▶ What to produce: Please return all of the lines below as a JSON list of strings, one string per line, with blank lines dropped. Leave the pictures out of the answer.
+===+
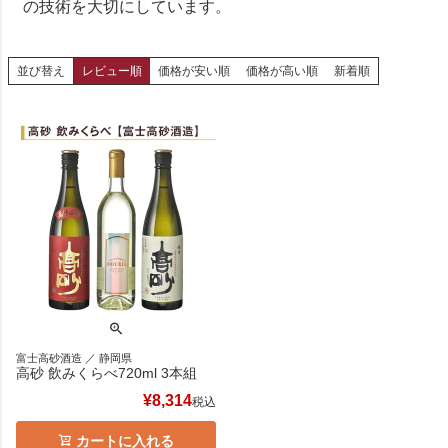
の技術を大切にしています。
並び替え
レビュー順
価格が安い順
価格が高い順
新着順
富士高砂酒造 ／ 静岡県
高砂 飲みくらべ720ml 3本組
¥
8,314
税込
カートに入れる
+===+
▶ Task output:
[
  "の技術を大切にしています。",
  "並び替え",
  "レビュー順",
  "価格が安い順",
  "価格が高い順",
  "新着順",
  "富士高砂酒造 ／ 静岡県",
  "高砂 飲みくらべ720ml 3本組",
  "¥",
  "8,314",
  "税込",
  "カートに入れる"
]